Это сражение взволновало меня; оно до сих пор стоит у меня перед глазами, я сравниваю его с борьбой, которую мне изредка доводится наблюдать между нашими большими и малыми животными. Я смутно догадываюсь, что модигены, как правило, не умерщвляют друг друга или же Прибегают к этому очень редко, и что победитель довольствуется тем, что набирается силы от побежденного.
Рассвело. Уже восемь утра, скоро начнутся уроки. Я мчусь домой, беру книги, и вот уже я – среди себе подобных, но никто из них не догадывается о глубочайшей тайне, витающей в воздухе, никто даже не подозревает о живых существах, сквозь которых проходит буквально все человечество, и которые, в свою очередь, проходят сквозь нас, и ни те, ни другие этого не замечают.
Я – плохой ученик.

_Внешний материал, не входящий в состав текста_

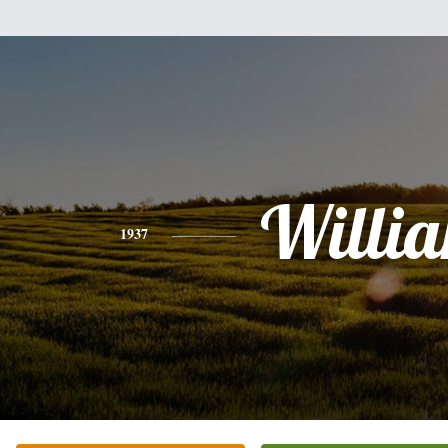
Willi
1937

Почерк у меня ужасный – торопливый и корявый; речь неразборчива; моя рассеянность – притча во языцех. Учитель то и дело кричит мне:
– Карел Ундерет, вы когда–нибудь перестанете разглядывать мух?
Увы, мой дорогой наставник, я и впрямь разглядываю мух, но душа моя не здесь, а вместе с таинственными вюренами, пролетающими мимо. Какие странные чувства бередят детское сердце, когда я вынужден признаться себе в том, что люди слепы, и в их числе – вы, суровый пастырь юных умов.
Самый тяжелый период моей жизни – от двенадцати до восемнадцати лет. Все началось с того, что родители отдали меня в коллеж. Там я познал только новые страдания. Ценой неимоверных усилий я научился внятно произносить некоторые самые необходимые слова, но так растягивал слоги, что речь моя походила на речь глухого. Если я начинал говорить о чем–то более сложном, то сбивался на свой привычный темп, и тщетно было пытаться уследить за моей речью. Таким образом, в устных дисциплинах успехов я не добился. Почерк у меня, как я говорил, тоже был ужасный, буквы налезали друг на друга, в нетерпении я пропускал целые слоги и слова. Получалась какая–то жуткая галиматья. Впрочем, писать для меня было еще мучительнее, чем говорить. Как это было медленно! Если иногда мне и удавалось, обливаясь потом, нацарапать несколько фраз, то потом я чуть не падал в обморок от изнеможения. Уж лучше сносить гнев отца, упреки учителей, наказания, насмешки товарищей. Таким образом, я практически оказался лишен средств общения с людьми: мало того, что я отличался от остальных худобой, цветом кожи и строением глаз, меня к тому же считали недоразвитым. Видя, что учение мне не впрок, родители решили забрать меня из коллежа, смирившись с тем, что я останусь неучем. В тот день, когда у отца исчезла последняя надежда, он обратился ко мне непривычно ласково:
– Бедный мой мальчик, ты видишь, я до конца исполнил свой долг. Не вини меня в своей судьбе.
Я был очень растроган, даже заплакал. В ту минуту я острее, чем когда–либо, почувствовал свое одиночество среди людей.
Осмелев, я нежно обнял отца и пробормотал:
– Это неправда, я совсем не такой, как ты думаешь. На самом деле я чувствовал себя на голову выше своих сверстников. Ум мой развивался необычайно быстро, я много читал и размышлял, ведь у меня было гораздо больше поводов для раздумий, чем у других людей.
Отец ни слова не понял из моих речей, но его растрогала моя нежность.
– Бедный мальчик! – прошептал он.
Я смотрел на него, испытывая невыразимое уныние, ибо понимал, что лежащая между нами глубокая пропасть никогда не исчезнет. Только мать любящим сердцем чувствовала, что я не глупее своих однолеток: она ласково смотрела на меня и произносила нежные слова, идущие из глубины души. И все–таки мне пришлось оставить учение. Меня определили пасти коров и овец. Я легко справлялся с этой работой, потому что бегал быстрее любой овчарки, и ни один жеребенок не мог опередить меня.
Так от четырнадцати до семнадцати лет я жил уединенной пастушеской жизнью. Предавался чтению и наблюдениям, и ум мой постоянно развивался.